Background
Venous thromboembolism (VTE), encompassing deep vein thrombosis and pulmonary embolism, is a major contributor to morbidity and mortality among cancer patients globally. Lymphoma is recognized as a malignancy with increased risk for thromboembolic events due to both cancer biology and treatment-related factors. Despite the global recognition of VTE risk in hematological malignancies, prospective real-world data are scarce in Southeast Asia, particularly Vietnam. This regional scarcity is important because genetic, environmental, and healthcare system factors may influence thrombosis risk and management.
This study by Nguyen et al. addresses this gap by prospectively investigating the incidence and risk factors for VTE among newly diagnosed Hodgkin and non-Hodgkin lymphoma patients at the Vietnam National Cancer Hospital. The findings help inform tailored risk stratification and prophylaxis in a resource-constrained clinical setting.
Study Design
A prospective descriptive observational methodology was employed involving 157 patients newly diagnosed with lymphoma between January 2022 and January 2024. The cohort included both Hodgkin and non-Hodgkin lymphoma subtypes, reflecting a representative real-world population. All patients were initiated on systemic therapy and underwent VTE risk assessment via the Khorana score—a validated risk stratification tool in cancer-associated thrombosis. Risk assessments were conducted at baseline and repeated throughout chemotherapy.
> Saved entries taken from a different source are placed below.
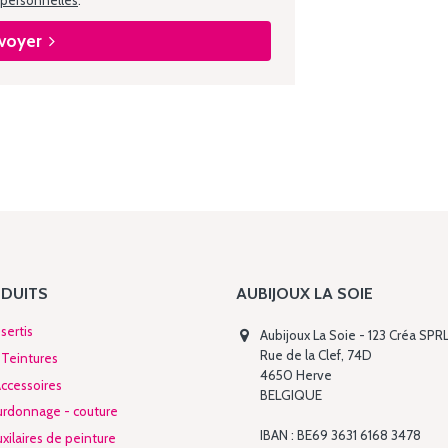
 personnelles
.
voyer
DUITS
AUBIJOUX LA SOIE
sertis
Aubijoux La Soie - 123 Créa SPR
Rue de la Clef, 74D
 Teintures
4650 Herve
Accessoires
BELGIQUE
urdonnage - couture
IBAN : BE69 3631 6168 3478
xilaires de peinture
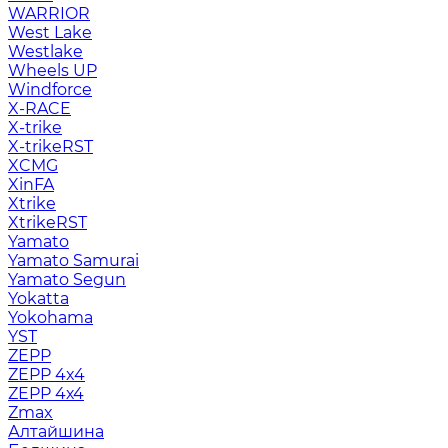
WARRIOR
West Lake
Westlake
Wheels UP
Windforce
X-RACE
X-trike
X-trikeRST
XCMG
XinFA
Xtrike
XtrikeRST
Yamato
Yamato Samurai
Yamato Segun
Yokatta
Yokohama
YST
ZEPP
ZEPP 4x4
ZEPP 4х4
Zmax
Алтайшина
VTE screening was systematically performed using Doppler ultrasound and computed tomography imaging, facilitating detection of both symptomatic and asymptomatic VTE events. Multivariate logistic regression analyses determined independent predictors of VTE development.
Key Findings
The study documented an overall VTE incidence of 8.3% within the cohort. Notably, the majority (7.0%) of VTEs were diagnosed at baseline prior to commencement of systemic therapy, with only a minority (1.3%) developing VTE during chemotherapy. This highlights that VTE risk in lymphoma patients may be highest around diagnosis and underscores the importance of early assessment.
Risk stratification via the Khorana score classified the majority (68.2%) of patients as low-risk at baseline, with a small high-risk subgroup (7.6%). Interestingly, the proportion of high-risk patients decreased progressively during treatment, possibly reflecting changes in laboratory or clinical parameters.
Multivariate regression analysis revealed two independent predictive factors for VTE: elevated pretreatment plasma D-dimer levels exceeding 500 ng/mL (odds ratio [OR] 0.044; 95% confidence interval [CI]: 0.003–0.632; p=0.022) and presence of cardiovascular comorbidities (OR 0.036; 95% CI: 0.002–0.545; p=0.016). Elevated D-dimer, indicative of increased fibrin turnover and coagulation activation, aligns with pathophysiological mechanisms of cancer-associated thrombosis. Cardiovascular disease, often linked to endothelial dysfunction and prothrombotic states, further compounds VTE risk.
These results corroborate and extend existing knowledge on VTE risk factors in lymphoma, underscoring the importance of integrating clinical and laboratory markers into risk assessment frameworks.
Expert Commentary
The study’s prospective design and real-world Vietnamese patient population provide valuable regional data, though some limitations include the single-center setting and relatively modest sample size. The timing of VTE screening allowed early detection, which is critical for timely intervention.
The observed predominance of VTE events at diagnosis rather than during chemotherapy challenges the exclusive focus on chemotherapy-induced thrombosis, advocating for early thromboprophylaxis consideration based on comprehensive pretreatment evaluation.
The incorporation of D-dimer measurements as a routine pretreatment test holds promise in refining risk stratification beyond the Khorana score. However, validation in larger multicenter cohorts and the assessment of dynamic changes during therapy remain necessary.
Integration of cardiovascular comorbidity assessment into thrombosis risk models may improve personalized prophylaxis, particularly in aging lymphoma populations with increasing burden of chronic disease.
Conclusion
This real-world prospective study identifies an 8.3% incidence of venous thromboembolism in newly diagnosed lymphoma patients in Vietnam, with the majority of events occurring before treatment initiation. Elevated pretreatment D-dimer levels and cardiovascular comorbidities independently predict increased thrombotic risk. Routine incorporation of these parameters into pretreatment evaluation could enhance risk stratification and guide prophylactic strategies, potentially improving patient outcomes in lymphoma care. Future studies should prospectively validate these findings and optimize thromboprophylaxis protocols tailored to this population.
References
Nguyen TTH, Do HN, Le TY, Nguyen TT, Nguyen TL, Le VQ. Venous thromboembolism risk in newly diagnosed lymphoma patients: a real-world prospective observational study from Vietnam National Cancer Hospital. BMC Cancer. 2025 Aug 11;25(1):1301. doi: 10.1186/s12885-025-14719-3. PMID: 40790562; PMCID: PMC12337430.